Jean Comaroff is an anthropologist and theorist of Africa and the Global South, currently the Alfred North Whitehead Professor of African and African American Studies and of Anthropology at Harvard University.
Katrina Forrester is Assistant Professor of Government and Social Studies at Harvard University. She is a political theorist and historian with research interests in twentieth-century social and political theory, particularly the history of liberalism, US and British postwar intellectual history, Marxism and feminism, and in climate politics and theories of work and capitalism.
Adom Getachew is Neubauer Family Assistant Professor of Political Science and the College at the University of Chicago. She is a political theorist with research interests in the history of political thought, theories of race and empire, and postcolonial political theory. Her work focuses on the intellectual and political histories of Africa and the Caribbean. Her first book, Worldmaking After Empire: The Rise and Fall of Self-Determination, reconstructs an account of self-determination offered in the political thought of Black Atlantic anticolonial nationalists during the height of decolonization in the twentieth century.
Arunabh Ghosh is a social, economic, and intellectual historian of modern China, with interests in transnational histories of science and statecraft and Sino-Indian history. Ghosh’s first book, Making it Count: Statistics and Statecraft in the early People's Republic of China (Princeton University Press, 2020), investigates how the early PRC state built statistical capacity to know the nation through numbers.
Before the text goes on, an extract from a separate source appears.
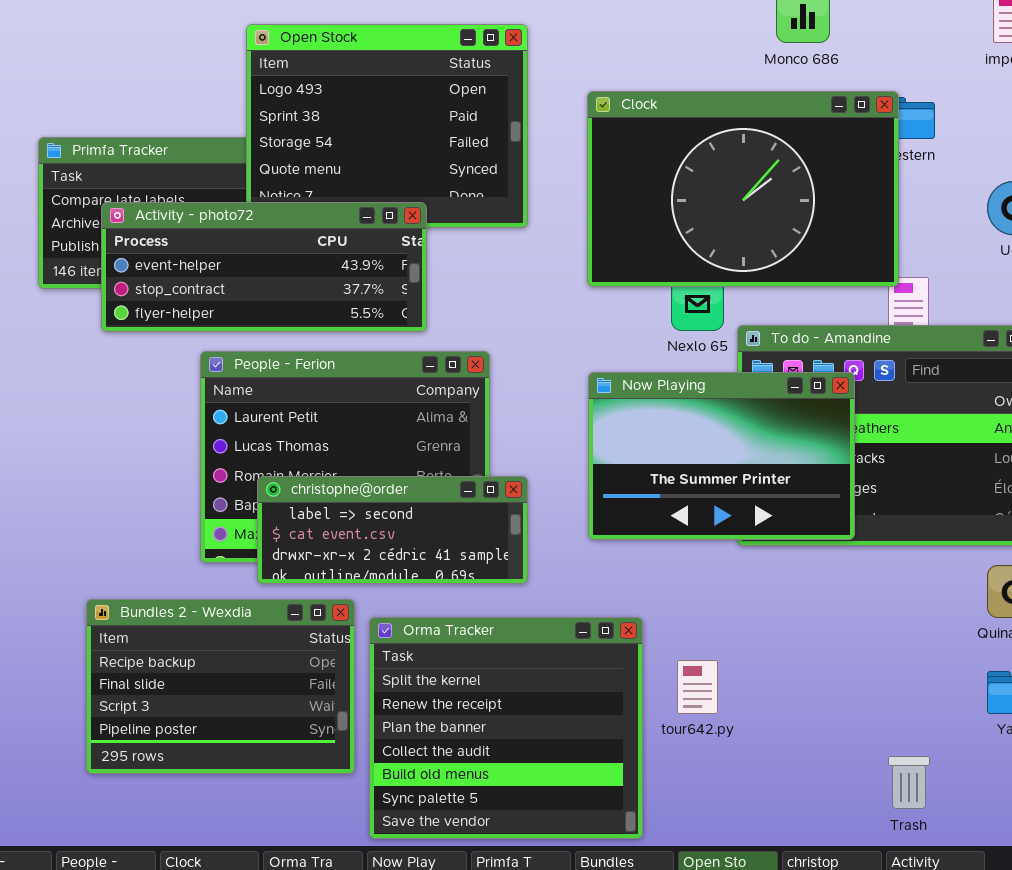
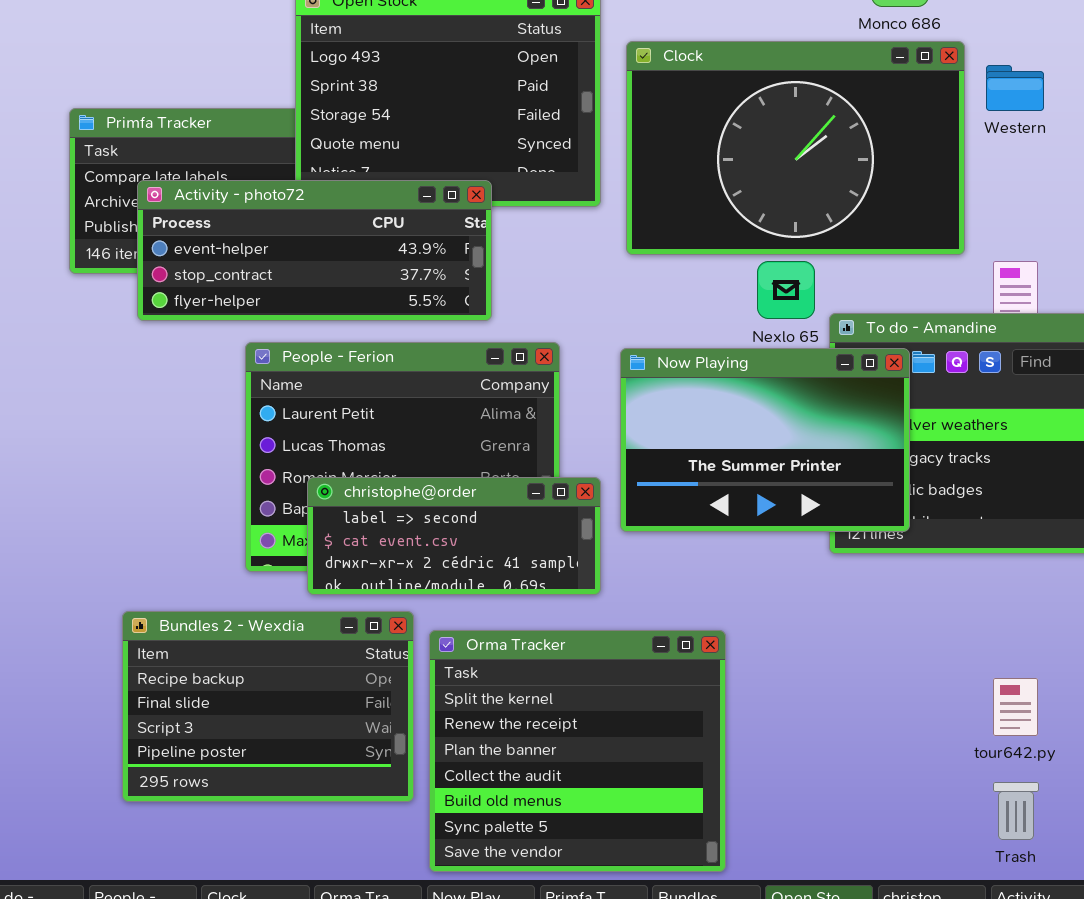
Clock: [587,91,899,287] -> [626,41,965,255], moved
Now Playing: [588,372,855,540] -> [620,348,910,532], moved
tour642.py: [677,660,718,714] -> [993,678,1038,736], moved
Eileen Hunt is a professor of political science and a political theorist whose scholarly interests cover modern political thought, feminism, the family, rights, ethics of technology, and philosophy and literature, from feminist, comparative, and international perspectives.
Onur Ulas Ince is Associate Professor of Political Theory at SOAS University of London. His research weaves together history of political thought, global political economy, imperial history, and history of capitalism. He mainly investigates how the imperial constitution of global capitalism has been theorized in the medium of political economy since the early-modern period. His publications have demonstrated the centrality of political-economic argumentation to British liberalism, Enlightenment ethnography, and racial thought.
Shruti Kapila is an intellectual historian and political thinker, currently University Lecturer in History and Convenor, History and Politics Tripos in the Faculty of History, and Fellow at Corpus Christi College, Cambridge University. Born, educated, and made in India, Kapila graduated from Panjab University Chandigarh with top honours, before reading for a Master's in Modern History at JNU, and a doctorate from SOAS, London University. Her professional life has been international. Prior to Cambridge, she has held a research position at the University of Oxford and was Assistant Professor (in conjunction with a University Chair for Career Development) at Tufts University, Mass., USA.